With coffee (as I’m sure is the case with many products) there are two ways you can go about offering a product to the market place.

A-     Look at what people want and currently buy, what’s commercially successful and in demand. Then provide this product.

B-      Develop and innovate, offer a product in a format that isn’t widely available which has many merits to be explored. A product you then almost create a market for, or in the least diverge from the current market.

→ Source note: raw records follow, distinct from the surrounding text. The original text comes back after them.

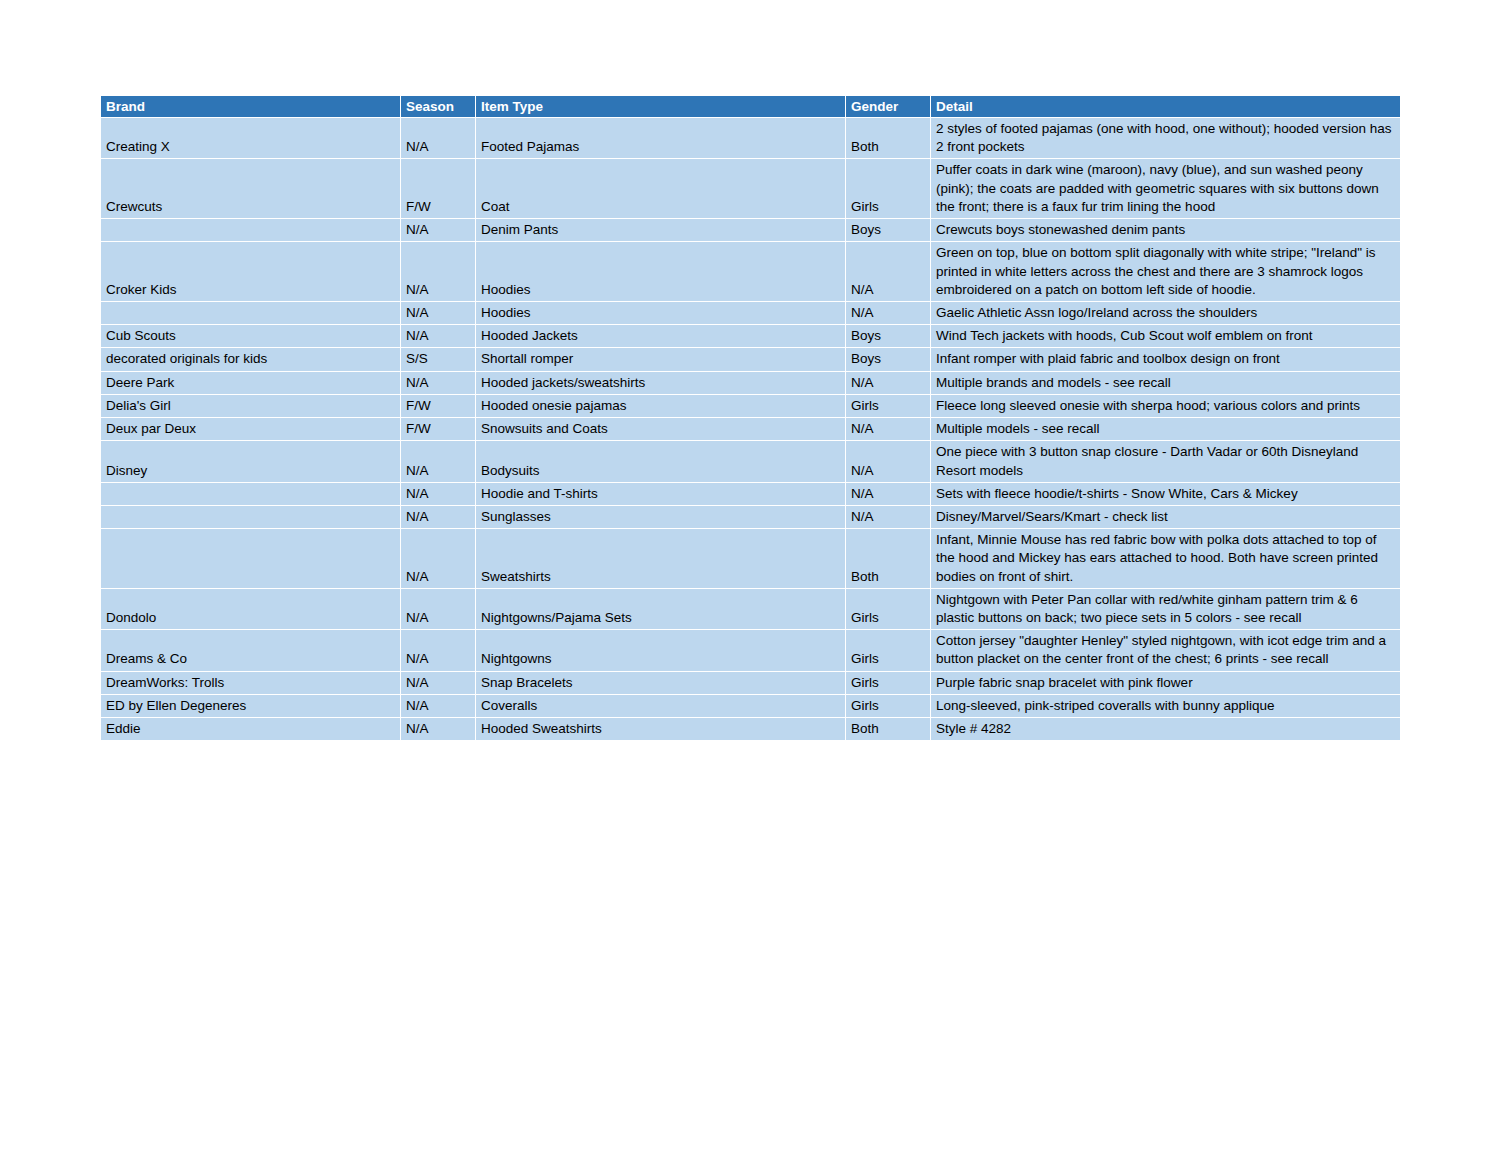| Brand | Season | Item Type | Gender | Detail |
| --- | --- | --- | --- | --- |
| Creating X | N/A | Footed Pajamas | Both | 2 styles of footed pajamas (one with hood, one without); hooded version has 2 front pockets |
| Crewcuts | F/W | Coat | Girls | Puffer coats in dark wine (maroon), navy (blue), and sun washed peony (pink); the coats are padded with geometric squares with six buttons down the front; there is a faux fur trim lining the hood |
| | N/A | Denim Pants | Boys | Crewcuts boys stonewashed denim pants |
| Croker Kids | N/A | Hoodies | N/A | Green on top, blue on bottom split diagonally with white stripe; "Ireland" is printed in white letters across the chest and there are 3 shamrock logos embroidered on a patch on bottom left side of hoodie. |
| | N/A | Hoodies | N/A | Gaelic Athletic Assn logo/Ireland across the shoulders |
| Cub Scouts | N/A | Hooded Jackets | Boys | Wind Tech jackets with hoods, Cub Scout wolf emblem on front |
| decorated originals for kids | S/S | Shortall romper | Boys | Infant romper with plaid fabric and toolbox design on front |
| Deere Park | N/A | Hooded jackets/sweatshirts | N/A | Multiple brands and models - see recall |
| Delia's Girl | F/W | Hooded onesie pajamas | Girls | Fleece long sleeved onesie with sherpa hood; various colors and prints |
| Deux par Deux | F/W | Snowsuits and Coats | N/A | Multiple models - see recall |
| Disney | N/A | Bodysuits | N/A | One piece with 3 button snap closure - Darth Vadar or 60th Disneyland Resort models |
| | N/A | Hoodie and T-shirts | N/A | Sets with fleece hoodie/t-shirts - Snow White, Cars & Mickey |
| | N/A | Sunglasses | N/A | Disney/Marvel/Sears/Kmart - check list |
| | N/A | Sweatshirts | Both | Infant, Minnie Mouse has red fabric bow with polka dots attached to top of the hood and Mickey has ears attached to hood. Both have screen printed bodies on front of shirt. |
| Dondolo | N/A | Nightgowns/Pajama Sets | Girls | Nightgown with Peter Pan collar with red/white ginham pattern trim & 6 plastic buttons on back; two piece sets in 5 colors - see recall |
| Dreams & Co | N/A | Nightgowns | Girls | Cotton jersey "daughter Henley" styled nightgown, with icot edge trim and a button placket on the center front of the chest; 6 prints - see recall |
| DreamWorks: Trolls | N/A | Snap Bracelets | Girls | Purple fabric snap bracelet with pink flower |
| ED by Ellen Degeneres | N/A | Coveralls | Girls | Long-sleeved, pink-striped coveralls with bunny applique |
| Eddie | N/A | Hooded Sweatshirts | Both | Style # 4282 |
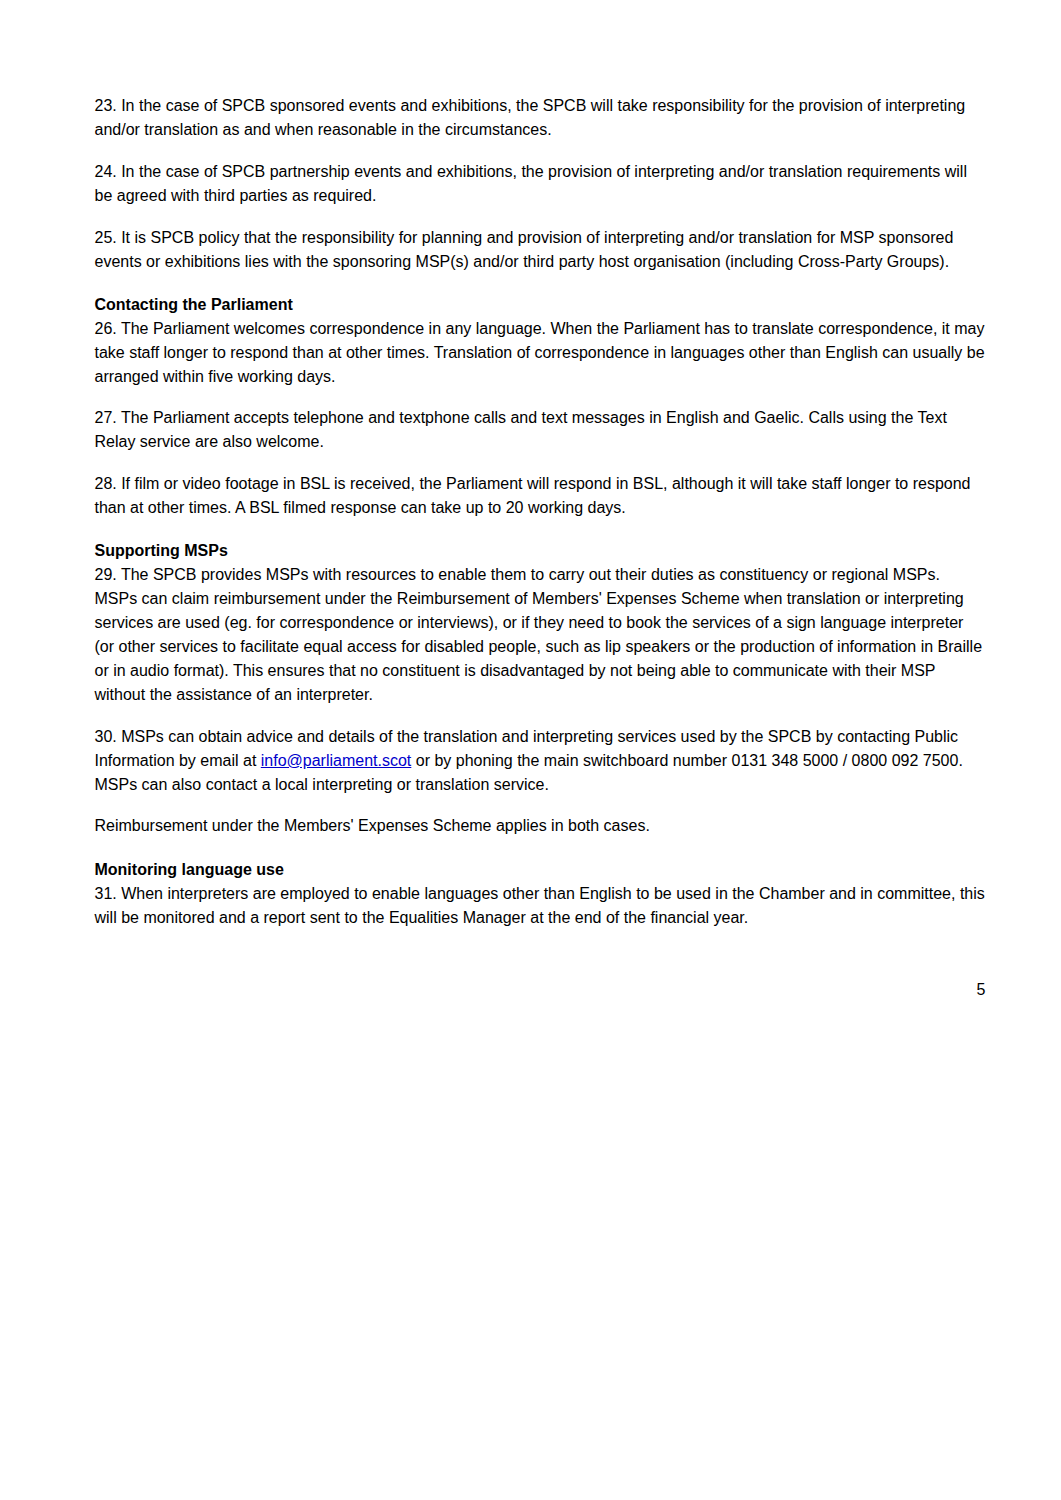23. In the case of SPCB sponsored events and exhibitions, the SPCB will take responsibility for the provision of interpreting and/or translation as and when reasonable in the circumstances.
24. In the case of SPCB partnership events and exhibitions, the provision of interpreting and/or translation requirements will be agreed with third parties as required.
25. It is SPCB policy that the responsibility for planning and provision of interpreting and/or translation for MSP sponsored events or exhibitions lies with the sponsoring MSP(s) and/or third party host organisation (including Cross-Party Groups).
Contacting the Parliament
26. The Parliament welcomes correspondence in any language. When the Parliament has to translate correspondence, it may take staff longer to respond than at other times. Translation of correspondence in languages other than English can usually be arranged within five working days.
27. The Parliament accepts telephone and textphone calls and text messages in English and Gaelic. Calls using the Text Relay service are also welcome.
28. If film or video footage in BSL is received, the Parliament will respond in BSL, although it will take staff longer to respond than at other times. A BSL filmed response can take up to 20 working days.
Supporting MSPs
29. The SPCB provides MSPs with resources to enable them to carry out their duties as constituency or regional MSPs. MSPs can claim reimbursement under the Reimbursement of Members' Expenses Scheme when translation or interpreting services are used (eg. for correspondence or interviews), or if they need to book the services of a sign language interpreter (or other services to facilitate equal access for disabled people, such as lip speakers or the production of information in Braille or in audio format). This ensures that no constituent is disadvantaged by not being able to communicate with their MSP without the assistance of an interpreter.
30. MSPs can obtain advice and details of the translation and interpreting services used by the SPCB by contacting Public Information by email at info@parliament.scot or by phoning the main switchboard number 0131 348 5000 / 0800 092 7500. MSPs can also contact a local interpreting or translation service.
Reimbursement under the Members' Expenses Scheme applies in both cases.
Monitoring language use
31. When interpreters are employed to enable languages other than English to be used in the Chamber and in committee, this will be monitored and a report sent to the Equalities Manager at the end of the financial year.
5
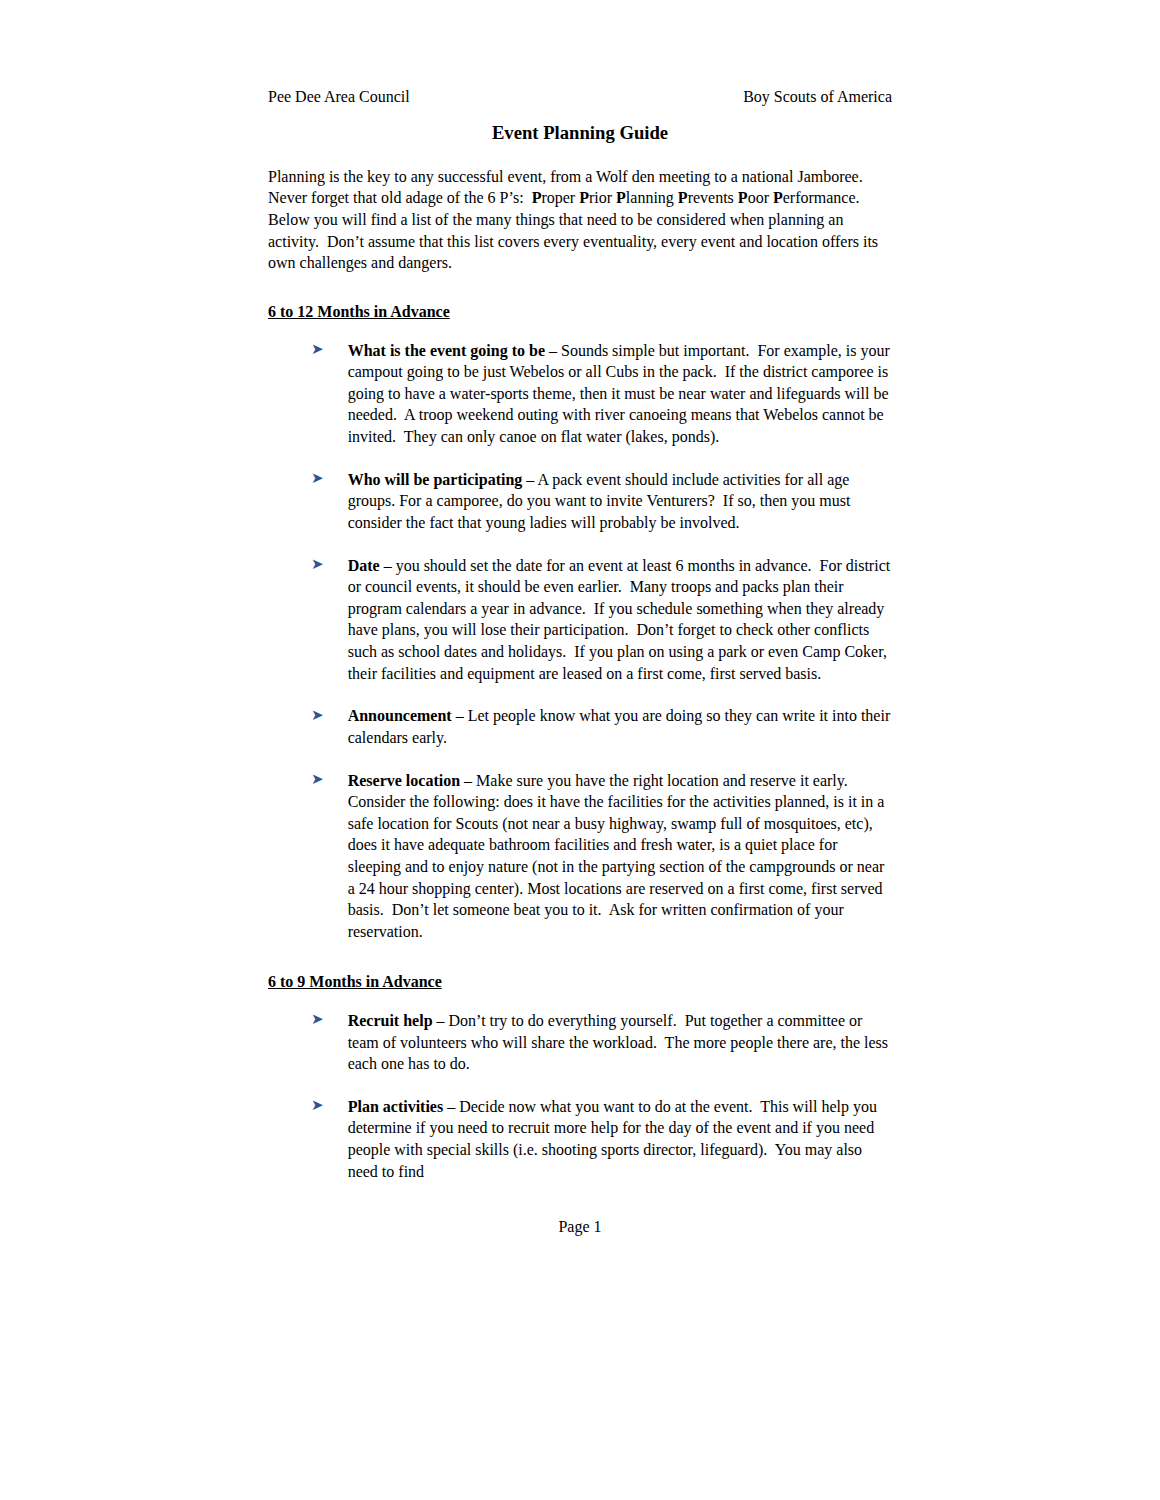Pee Dee Area Council Boy Scouts of America
Event Planning Guide
Planning is the key to any successful event, from a Wolf den meeting to a national Jamboree. Never forget that old adage of the 6 P’s: Proper Prior Planning Prevents Poor Performance. Below you will find a list of the many things that need to be considered when planning an activity. Don’t assume that this list covers every eventuality, every event and location offers its own challenges and dangers.
6 to 12 Months in Advance
What is the event going to be – Sounds simple but important. For example, is your campout going to be just Webelos or all Cubs in the pack. If the district camporee is going to have a water-sports theme, then it must be near water and lifeguards will be needed. A troop weekend outing with river canoeing means that Webelos cannot be invited. They can only canoe on flat water (lakes, ponds).
Who will be participating – A pack event should include activities for all age groups. For a camporee, do you want to invite Venturers? If so, then you must consider the fact that young ladies will probably be involved.
Date – you should set the date for an event at least 6 months in advance. For district or council events, it should be even earlier. Many troops and packs plan their program calendars a year in advance. If you schedule something when they already have plans, you will lose their participation. Don’t forget to check other conflicts such as school dates and holidays. If you plan on using a park or even Camp Coker, their facilities and equipment are leased on a first come, first served basis.
Announcement – Let people know what you are doing so they can write it into their calendars early.
Reserve location – Make sure you have the right location and reserve it early. Consider the following: does it have the facilities for the activities planned, is it in a safe location for Scouts (not near a busy highway, swamp full of mosquitoes, etc), does it have adequate bathroom facilities and fresh water, is a quiet place for sleeping and to enjoy nature (not in the partying section of the campgrounds or near a 24 hour shopping center). Most locations are reserved on a first come, first served basis. Don’t let someone beat you to it. Ask for written confirmation of your reservation.
6 to 9 Months in Advance
Recruit help – Don’t try to do everything yourself. Put together a committee or team of volunteers who will share the workload. The more people there are, the less each one has to do.
Plan activities – Decide now what you want to do at the event. This will help you determine if you need to recruit more help for the day of the event and if you need people with special skills (i.e. shooting sports director, lifeguard). You may also need to find
Page 1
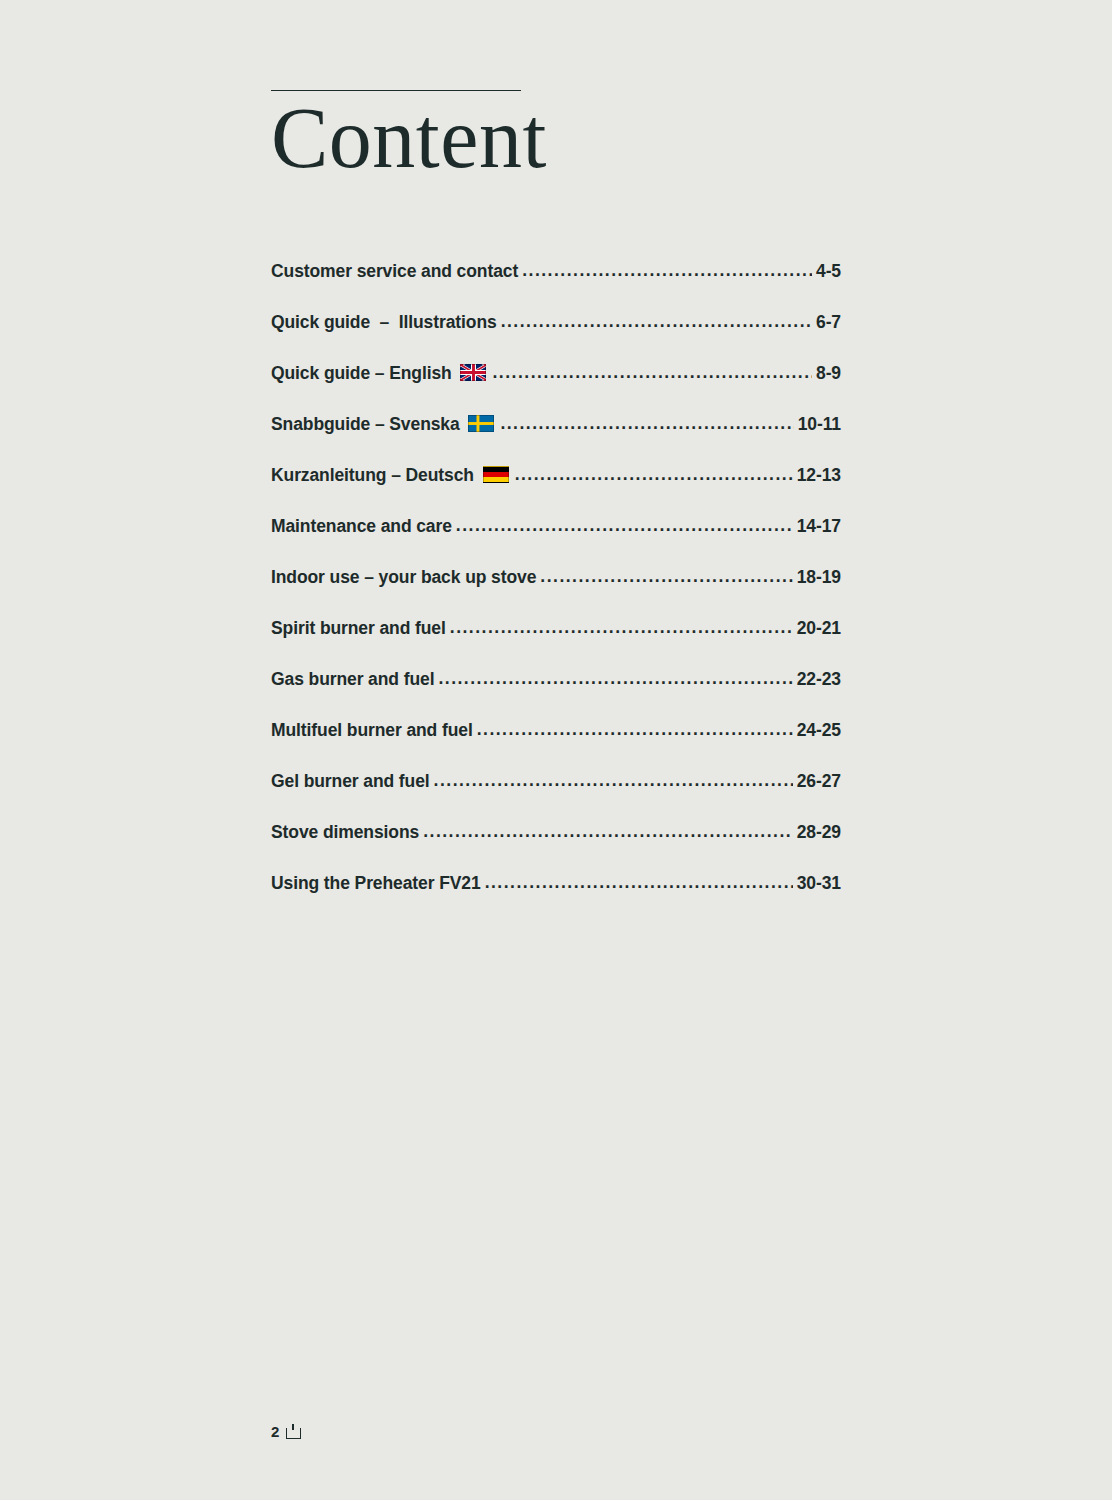Content
Customer service and contact ..................................................................... 4-5
Quick guide – Illustrations ..................................................................... 6‑7
Quick guide – English ..................................................................... 8‑9
Snabbguide – Svenska ..................................................................... 10-11
Kurzanleitung – Deutsch ..................................................................... 12-13
Maintenance and care ..................................................................... 14-17
Indoor use – your back up stove ..................................................................... 18-19
Spirit burner and fuel ..................................................................... 20-21
Gas burner and fuel ..................................................................... 22-23
Multifuel burner and fuel ..................................................................... 24-25
Gel burner and fuel ..................................................................... 26-27
Stove dimensions ..................................................................... 28-29
Using the Preheater FV21 ..................................................................... 30-31
2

In this instance an exploration of coffees flavour possibilities.

For A, the customer has an expectation of what you should provide and if you are good at this you will provide it to a high standard.

We fit into the B category.  Like in any emerging specialist field, your product may not be fully understood by the customer.   It is very different and may not do what you’d expect.   In fact you may not want to purchase what we have to offer at all and that is absolutely fine.  The idea of pleasing everybody is a fallacy.

For this model to work the product and its merits needs to be well explained, otherwise it is unfair on the customer and equally on the business which could be judged on something it doesn’t intend to achieve or offer.

To a degree this is obvious and straightforward.  I think the need to clarify is necessary as in the coffee shop industry there really aren’t many businesses that fit into the B category.

It is easy to give in and offer something that requires no explanation. We choose to offer and explore the possibilities of this amazing beverage.  The most important thing to note here is that there is a wide audience that appreciate this approach to coffee.

For our model good service is understanding and empathising with the customer.  The challenge for staff is to offer far more guidance, knowledge and understanding than they may be used to from other hospitality roles.